Financial spread betting without orders would be very risky indeed. You may have noticed this message all over spread betting company websites “Spread betting, CFDs and FX are leveraged products and carry a high level of risk to your capital. It is possible to lose more than your initial investment. These products may not be suitable for all investors, therefore ensure you understand the risks involved and seek independent advice if necessary.” It’s worth comparing the spread betting order so that the risks can be reduced and the rewards amplified. Orders are triggered automatically so the trader doesn’t even need to be there. Let alone worry about the risk.

The word leverage here, means that the value of the bet can be worth more than the amount actually staked. It has a similar meaning when a company borrows money to boost profits. The company uses leverage. Spread betting works in a similar why. Say you decide to spread bet the FTSE 100. You buy the market at 1£ per point. The market rises 10 points by the end of the day. At the close of trading your spread bet will be worth £10. If you close your bet you will get nearly a £10 profit for only a £1 stake. That’s leverage. Of course it works the same the other way. It’s not only profits that get magnified it’s loses too: a reason why spread betting can carry a ‘high level of risk’. This leads us nicely to the point of spread betting orders.

There is only a high level of risk if you don’t use spread betting orders properly. Most of the orders mentioned below should be available with most spread betting brokers.
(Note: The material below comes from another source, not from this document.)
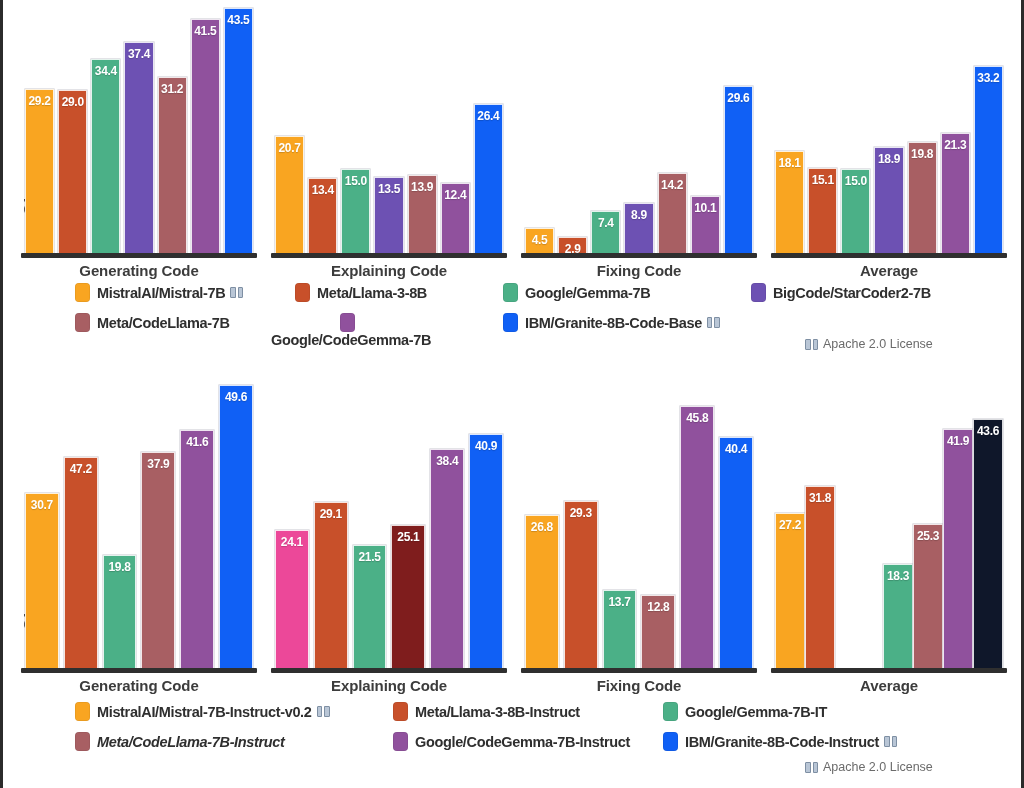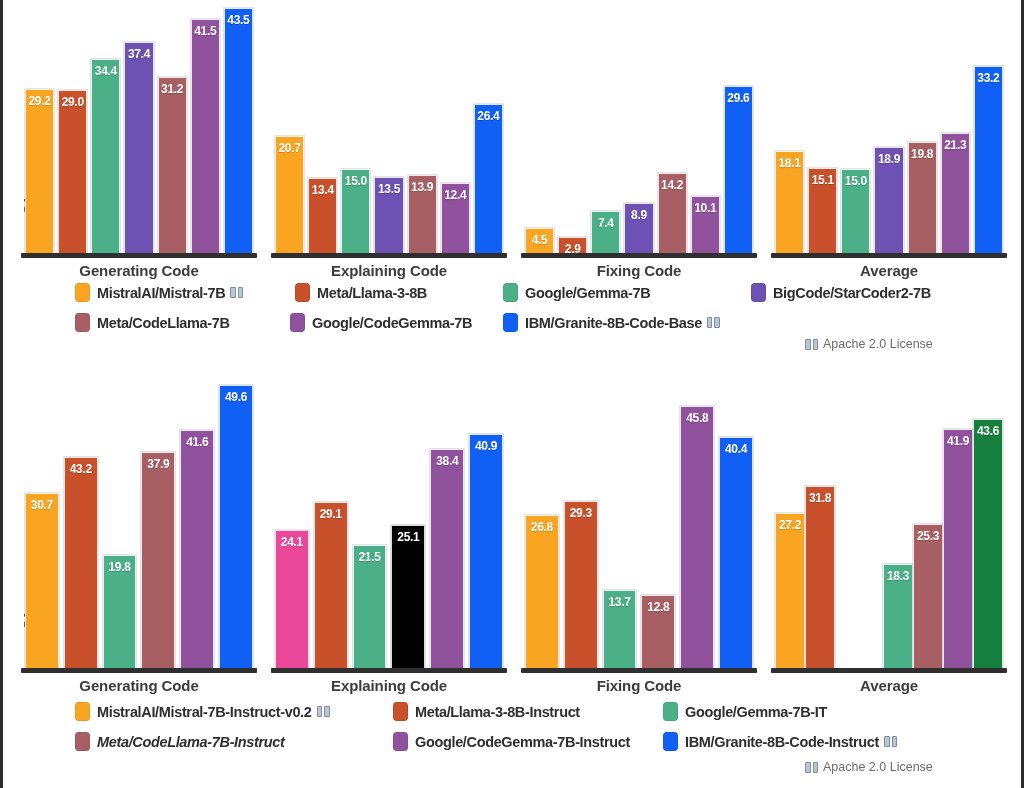"Google/CodeGemma-7B" div.legend-item { flex-direction: none -> column; left: 287px -> 268px }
One key principle of spread trading is to manage risk. Put simply, reduce loses to a minimum on losing trades and increase the number of profitable trades. There will always be loosing trades! Unfortunately.

The stop order

The stop order allows the trader to stop a trade by exiting at a specific point. The trade can be closed at a specific price chosen by the trader. The stop loss has to be placed below the spread betting companies spread. This will become apparent when an account is opened.

There’s a but… if many orders hit the market at the same time the price can gap up or down. This can move the market past the stop order. The rule is normally first come first served. The traders order might not get filled. A very uncomfortable situation can result especially if the market drops like a stone. Nobody wants to lose sleep at night do they?!

The solution to this is the guaranteed stop order.

The guaranteed stop order

The spread betting broker guarantees that your order will be filed. It costs a little bit more. Normally the spread betting broker will charge a slightly larger spread.

The next two spread betting orders help the trader get into the market. Important when it comes to maximising winning trades.

The limit order

The trader can set the price at which they want to open a buy or sell trade. It has various uses including being able to specify a maximum buying or selling price when the market is volatile. The limit order works on a ‘no worse than’ price basis. If you have spotted a price trend and there is a point of resistance where you would like to enter a trade if the markets breaks above this point. By placing a buy limit order just above this point the trade will be opened at a price no lower than the level specified.

The market order

Either going long (buying) or short (selling) the market order will get you into the market. The entrance point would be at the bid or offer price at the time. It’s easy and there would be no problems normally if the market isn’t really volatile.

Professional spread traders can use a range of orders to help control the timing of entry to and exit from the market. Those learning spread betting should compare these simple spread betting orders before moving onto using more complex tools.